# Excerpted passage start

I'm looking to fabricate a 1 HZ to 20 HZ active bandpass filter for an
oddball active vibration dampening project I'm playing with. Signal
source is a MEMS accelerometer -> bandpass filter -> amplifier -> mass
driver, with the goal being to reduce the dampening time of a 2 meter
long, 400mm diameter metal pipe.

The primary requirement for the filter is that the input and output
must be in phase with each other, is this going to be a problem?

Secondarily, it would be nice for it to have a rather steep cutoff
(24db /oct or better).

Any thoughts?


Take Care,
James Lerch
http://lerch.no-ip.com/atm (My telescope construction, Testing, and Coating site)
http://lerch.no-ip.com/ChangFa_Gen (My 15Kw generator project)
Press on: nothing in the world can take the place of perseverance.
Talent will not; nothing is more common than unsuccessful men with talent.
Genius will not; unrewarded genius is almost a proverb.
Education will not; the world is full of educated derelicts.
Persistence and determination alone are omnipotent.

# Excerpted passage end

→ Stated goal
Rewrite the part of the bandpass filter post that opens with the words containing "The primary requirement" and closes with "(24db /oct or better).", putting "sharp rolloff" in place of "steep cutoff". The listing after this point has no connection to the bandpass filter post.

# Recorded information start

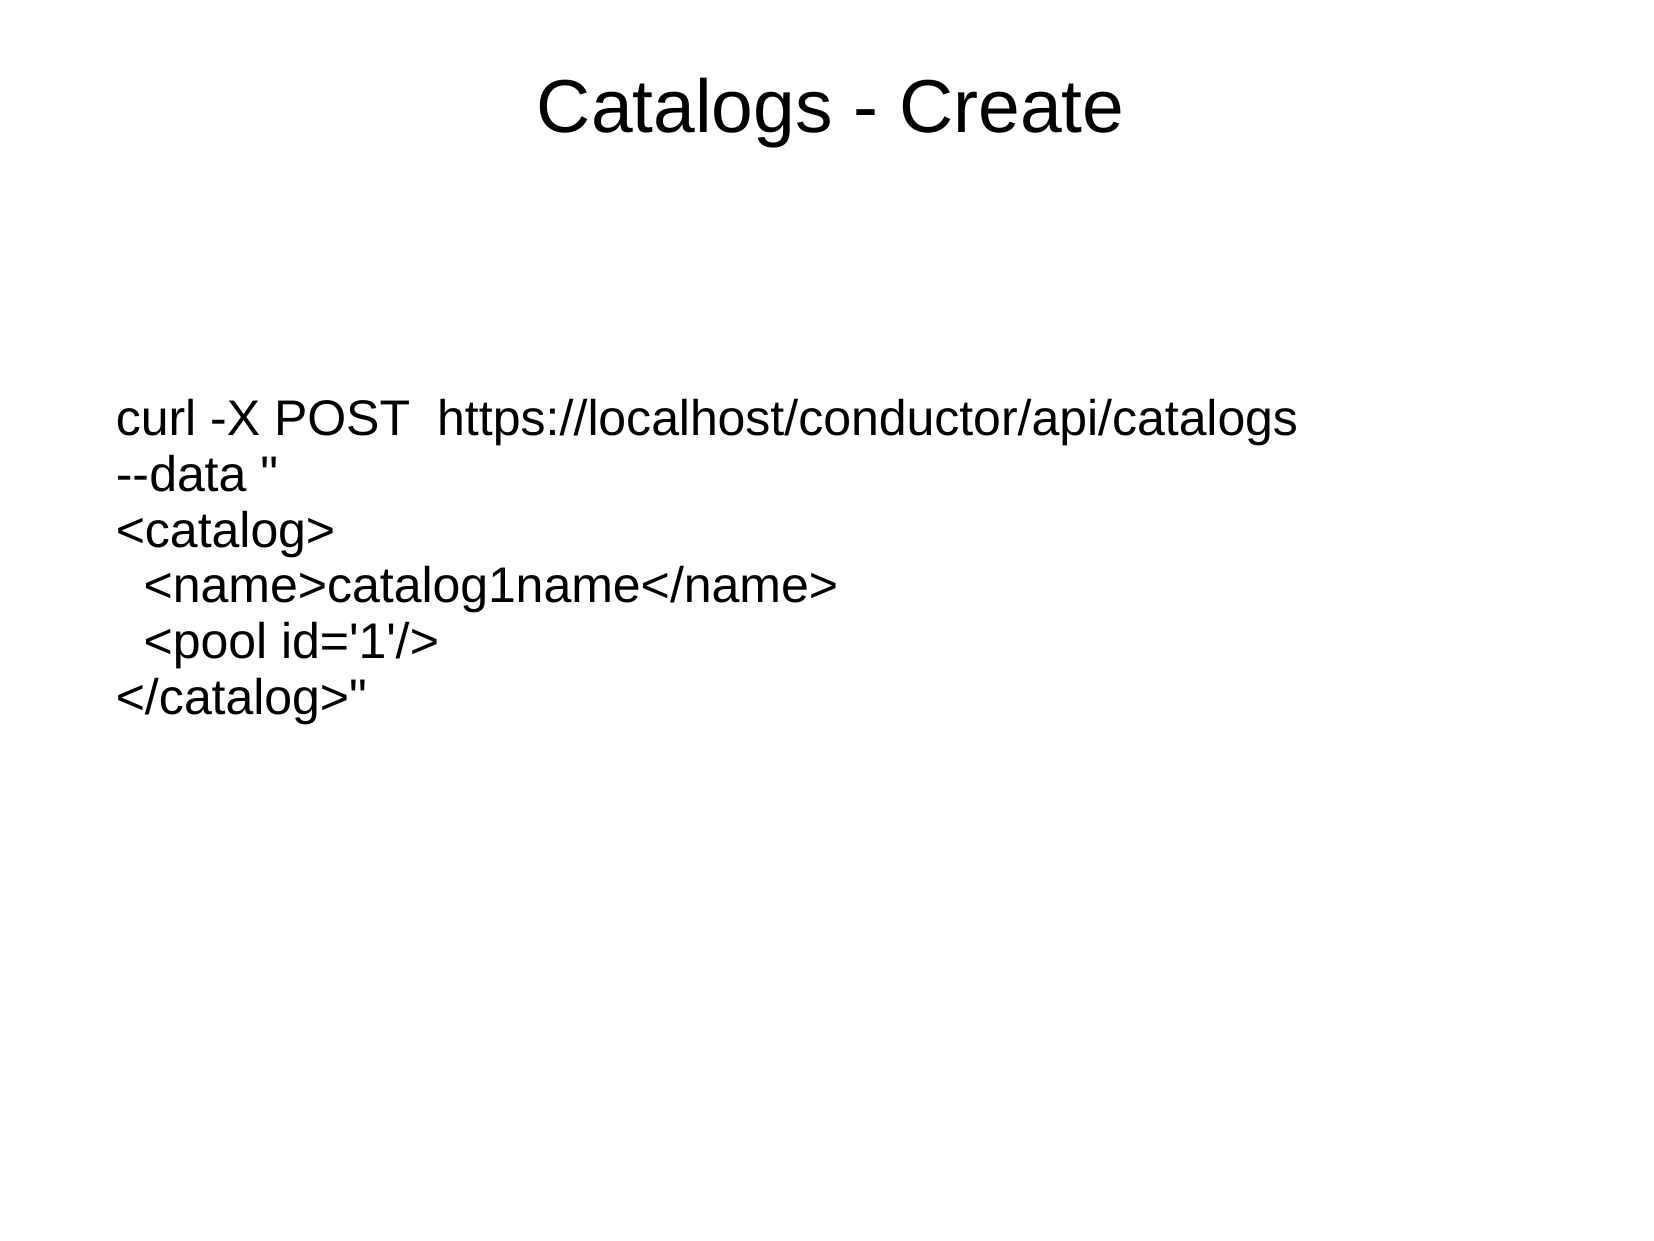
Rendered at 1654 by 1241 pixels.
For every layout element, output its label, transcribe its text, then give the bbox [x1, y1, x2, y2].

subtitle curl -X POST https://localhost/conductor/api/catalogs --data " <catalog> <name>catalog1name</name> <pool id='1'/> </catalog>" [115, 225, 1571, 946]
title Catalogs - Create [86, 2, 1576, 211]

# Recorded information end

→ Answer below
The primary requirement for the filter is that the input and output
must be in phase with each other, is this going to be a problem?

Secondarily, it would be nice for it to have a rather sharp rolloff
(24db /oct or better).